# [Task instructions]
Retype everything in the records from the line containing "dnsgb_uaan@ukr.net" down to the end of the records, both ends included, and leave the pictures out of your answer.

# [Dataset excerpts]
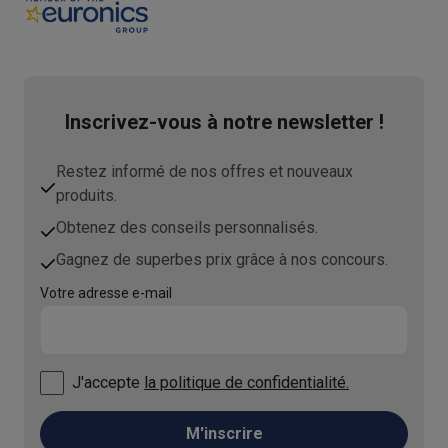
Inscrivez-vous à notre newsletter !
Restez informé de nos offres et nouveaux
produits.
Obtenez des conseils personnalisés.
Gagnez de superbes prix grâce à nos concours.
Votre adresse e-mail
J'accepte
la politique de confidentialité.
M'inscrire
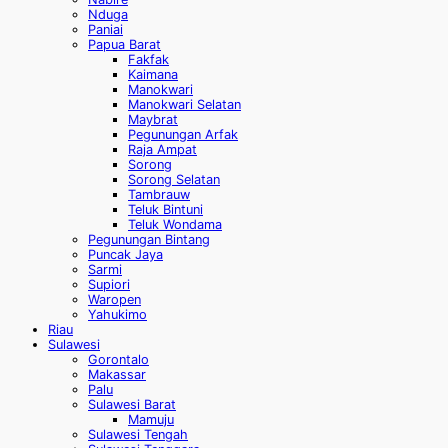
Nduga
Paniai
Papua Barat
Fakfak
Kaimana
Manokwari
Manokwari Selatan
Maybrat
Pegunungan Arfak
Raja Ampat
Sorong
Sorong Selatan
Tambrauw
Teluk Bintuni
Teluk Wondama
Pegunungan Bintang
Puncak Jaya
Sarmi
Supiori
Waropen
Yahukimo
Riau
Sulawesi
Gorontalo
Makassar
Palu
Sulawesi Barat
Mamuju
Sulawesi Tengah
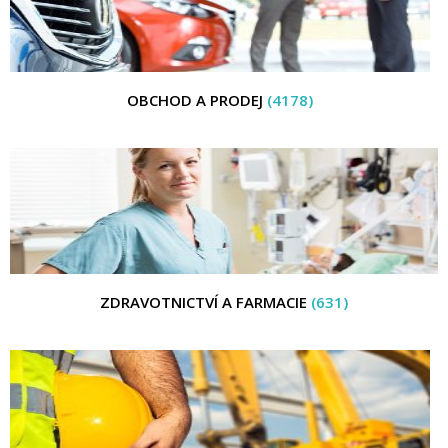
OBCHOD A PRODEJ
(4178)
ZDRAVOTNICTVÍ A FARMACIE
(631)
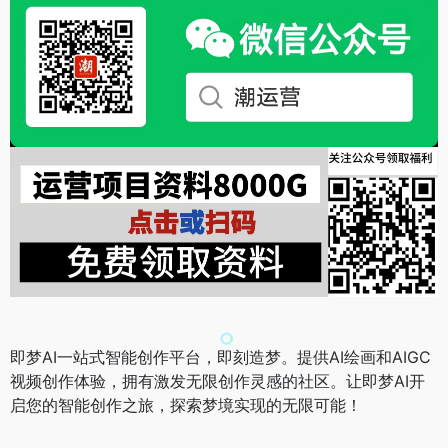
即梦AI一站式智能创作平台，即刻造梦。提供AI绘画和AIGC
视频创作体验，拥有激发无限创作灵感的社区。让即梦AI开
启您的智能创作之旅，探索梦境实现的无限可能！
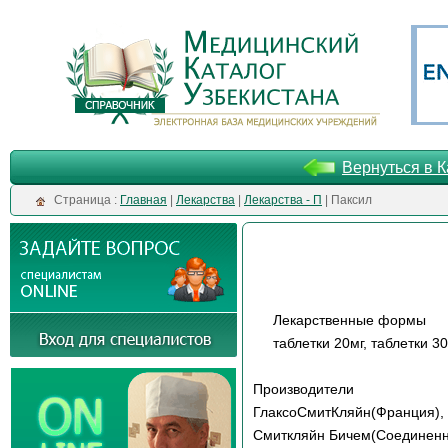
Вернуться в К
Cтраница :
Главная
|
Лекарства
|
Лекарства - П
| Паксил
Лекарственные формы
таблетки 20мг, таблетки 3
Производители
ГлаксоСмитКляйн(Франция
Смиткляйн Бичем(Соединен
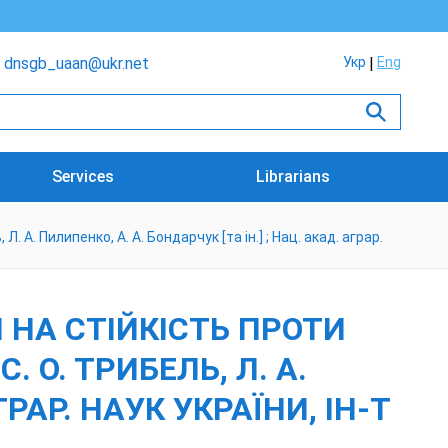
dnsgb_uaan@ukr.net
Укр
Eng
Services
Librarians
 А. Пилипенко, А. А. Бондарчук [та ін.] ; Нац. акад. аграр.
 НА СТІЙКІСТЬ ПРОТИ
. О. ТРИБЕЛЬ, Л. А.
ГРАР. НАУК УКРАЇНИ, ІН-Т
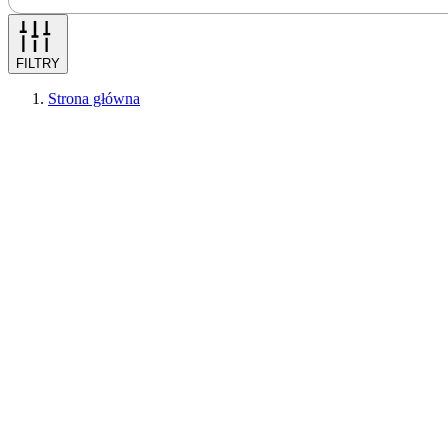
FILTRY
Strona główna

# [Expected output]
dnsgb_uaan@ukr.net
Укр
Eng
Services
Librarians
 А. Пилипенко, А. А. Бондарчук [та ін.] ; Нац. акад. аграр.
 НА СТІЙКІСТЬ ПРОТИ
. О. ТРИБЕЛЬ, Л. А.
ГРАР. НАУК УКРАЇНИ, ІН-Т
FILTRY
Strona główna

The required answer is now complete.